==== Fragment tekstu ====

Reklama

Porządkowanie pojęć

Bliskie oddalenie

Niedziela Ogólnopolska 3/2005

Bądź na bieżąco!

Zapisz się do newslettera

Świadomość faktu, że żyjemy w naszym kraju, jakby otoczeni owadzim kokonem, bez możliwości zorganizowania w realną siłę społeczną wszystkich polskich talentów, wysiłków, najlepszej woli, staje się udziałem coraz większej liczby ludzi.
Nawet wśród socjologów - przedstawicieli tej dziwnej dziedziny, którą kojarzymy głównie z gładkim przełykaniem różnych, wypowiadanych publicznie głupstw i używaniem innych głupstw jako argumentów zastępczych w debacie publicznej - pojawiają się osoby wypowiadające się w sposób całkowicie wolny. I przez to interesujący. Należy do nich prof. Anna Pawełczyńska, pierwszy dyrektor OBOP-u, autorka rozchwytanego tomu wspomnień Koniec kresowego świata. W swojej najnowszej pracy pt. Głowa hydry argumentuje - z erudycją i odwagą uczonej, ale i z przekonaniem obserwatora życia - że nowa postać zła, z którą mamy dziś do czynienia, to zło, które ukrywa się, nakłada maski, czyni uniki. Zło nowej postaci jest szczególnym wykwitem totalitaryzmu z jednej i lewicowego liberalizmu z drugiej strony. Można więc mówić, zdaniem Pani Profesor, o „totalitaryzmie liberalnym”. „(...) jest to totalitaryzm atakujący ludzką świadomość i odbierający człowiekowi możliwość niezależnego myślenia” - mówi A. Pawełczyńska w wywiadzie w Nowym Państwie (1/2005). „Atakuje też obrastające wielowiekową tradycją ludzkie wspólnoty”. Prof. Pawełczyńska nie jest pierwszą osobą wśród humanistów, która dostrzegła związki totalitaryzmu i liberalizmu, dla wielu tak zaskakujące. Już ponad 50 lat temu o „tendencjach totalitarnych liberalizmu” pisał Raymond Aron - francuski filozof i socjolog w Końcu wieku ideologii. Prof. Pawełczyńska uważa, że dziś ten liberalny totalitaryzm jest znacznie bardziej zaawansowany. Sądzi, że „w krajach Europy Zachodniej pod wpływem komunistycznej lewicy, zwłaszcza francuskiej i włoskiej, został przetworzony jeszcze jeden wariant komunizmu”. Wprowadzono go w życie tzw. środkami miękkimi, czyli głównie manipulacją.

==== Zarejestrowane dane ====

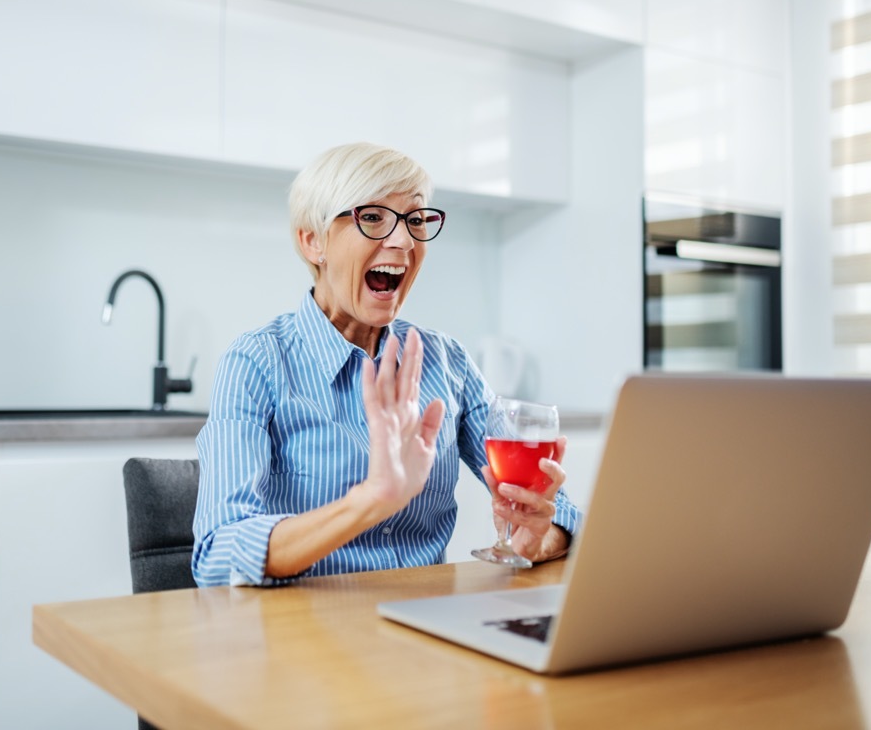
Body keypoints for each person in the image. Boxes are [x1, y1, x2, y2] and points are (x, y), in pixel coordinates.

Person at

====

### Zadanie 1
Proszę odpowiedzieć na poniższe pytania na podstawie fragmentu:
(a) Jaki tytuł nosi najnowsza praca prof. Anny Pawełczyńskiej?
(b) Kto ponad 50 lat temu pisał o „tendencjach totalitarnych liberalizmu” i w jakim dziele?
(c) Jakimi środkami wprowadzono w życie wariant komunizmu, o którym mówi prof. Pawełczyńska?
### Zadanie 2
Proszę przepisać dosłownie część fragmentu od słów „Bliskie oddalenie” do słów „większej liczby ludzi.”.
Wiersze nie są potrzebne do wykonania zadań.

### Odpowiedź pisemna 1
(a) Głowa hydry.
(b) Raymond Aron, francuski filozof i socjolog, w Końcu wieku ideologii.
(c) Tak zwanymi środkami miękkimi, czyli głównie manipulacją.

### Odpowiedź pisemna 2
Bliskie oddalenie

Niedziela Ogólnopolska 3/2005

Bądź na bieżąco!

Zapisz się do newslettera

Świadomość faktu, że żyjemy w naszym kraju, jakby otoczeni owadzim kokonem, bez możliwości zorganizowania w realną siłę społeczną wszystkich polskich talentów, wysiłków, najlepszej woli, staje się udziałem coraz większej liczby ludzi.